Response I’d expect from a pissant.

The Buffet comments are hilarious, like the hypocrite he is he runs a large fund that is in active management. So if Warren thinks you can’t beat the market, why doesn’t BRK just divest all individual equities in favor of index ETFs? Hypocrite, just like he is with his statements on taxes, he’s yet to write a check to the IRS above what he owes.

Everyone in the industry knows an individual PM is not permitted to post a pod’s return, the fund level can publish the total return if they wish but most do so only to investors via quarterly letters. More proof you don’t understand what you’re talking about and don’t know a single person in the industry. I actually know someone at a fund who did that on his LinkedIn and got fired; he was pretty dumb, but nonetheless it happened. The only thing funds are required to show is a stale 13-F within 45 days of the position date if they’re over $100mm (which is basically everyone). The 13-Fs don’t include shorts, futures, swaps, options, etc.
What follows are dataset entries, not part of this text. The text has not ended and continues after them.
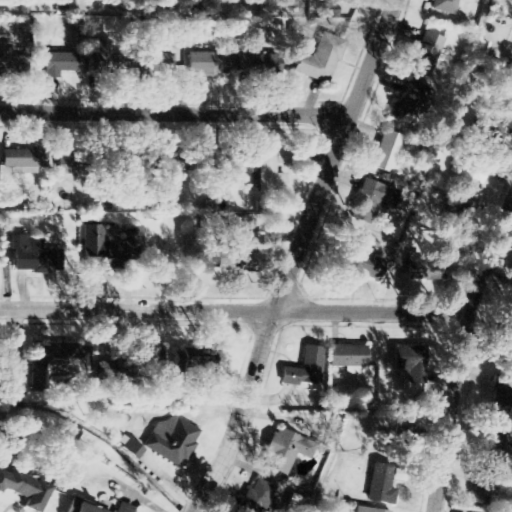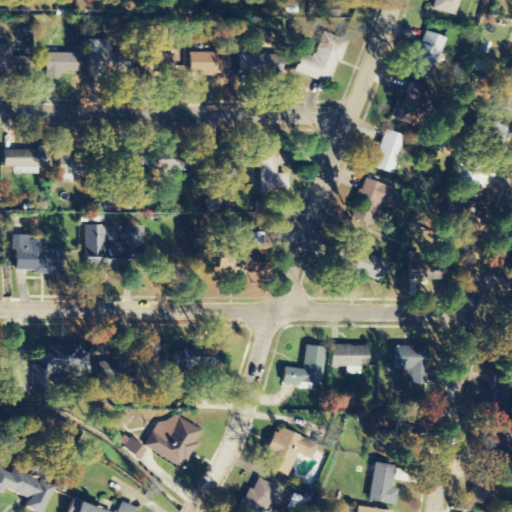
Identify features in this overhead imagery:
building: (444, 6)
building: (425, 55)
building: (106, 58)
building: (163, 58)
building: (320, 59)
building: (12, 62)
building: (60, 64)
building: (208, 64)
building: (258, 65)
building: (506, 96)
building: (407, 105)
road: (173, 114)
building: (489, 134)
building: (387, 152)
building: (24, 160)
building: (172, 161)
building: (75, 164)
building: (471, 179)
building: (372, 200)
building: (459, 215)
building: (111, 246)
building: (33, 256)
road: (295, 257)
building: (364, 266)
building: (425, 273)
road: (237, 310)
building: (148, 355)
building: (347, 358)
building: (192, 362)
building: (409, 362)
road: (461, 363)
building: (55, 364)
building: (108, 371)
building: (502, 395)
building: (172, 441)
building: (401, 442)
building: (130, 444)
building: (498, 445)
building: (284, 451)
building: (381, 485)
building: (24, 489)
building: (481, 490)
building: (256, 498)
building: (80, 509)
building: (365, 510)
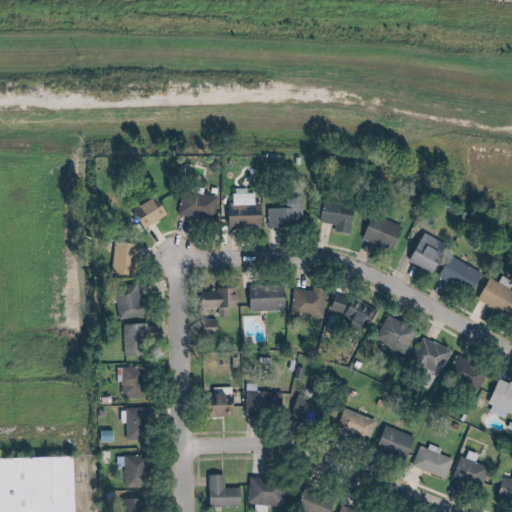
You still can’t figure out hedge funds are not comped against “the market”. Tell me, what’s a merger arbitrage fund comp against? How about a market neutral equity fund? FX? Options? How about commodities? See how uninformed you are?

FYI, outside Renaissance Technologies quant funds typically suck.

I’ll never understand why people speak about things they’re clueless about; it baffles me.

Dude, many here have already said including myself that you know more about investing than us. That doesn’t change the fact you have acted like a total duche.

I didn’t have any holdings in 08. But had I invested in index funds during that time the data supports that the fact that I would have made a killing.

I’m talking about long term returns, not short. That is what most people should care about. The data also supports that it is a good strategy vs a managed fund.

Buffet Lemmings are my favorite. He’s an Oracle, don’t piss on another person’s god…

I’d recommend you get over yourself a little bit. Are you here to have discussions about subjects or is this just your blog where you can tell everyone else how stupid they are?

A lot of smart posters on t-nation. You’re not one of them despite your insistence on telling everyone what a genius you are. Not sure why you decide today would be your mandatory troll day.

It’s not about knowing more, it’s just the hysterical claims about hedge funds and long only AM not “beating the market”. The passive indices are NOT a benchmark. The pensions, endowments, charities, etc. that invest in these firms understand what a risk adjusted return is, I have NEVER heard an institutional client even mention the “market” vs a return; literally never. The “data” you’re citing is NOT using a Sharpe ratio, it’s not using the mitigation of tail risk, etc. You’re using comps that are literally meaningless. Everyone in the industry, including our LPs, fully understand this.

This simply started by me providing reasoning why UBI is idiotic. I was asked what my qualifications were, I gave them, then I was attacked for “ripping people off” so I defended what I do. Try to read the thread.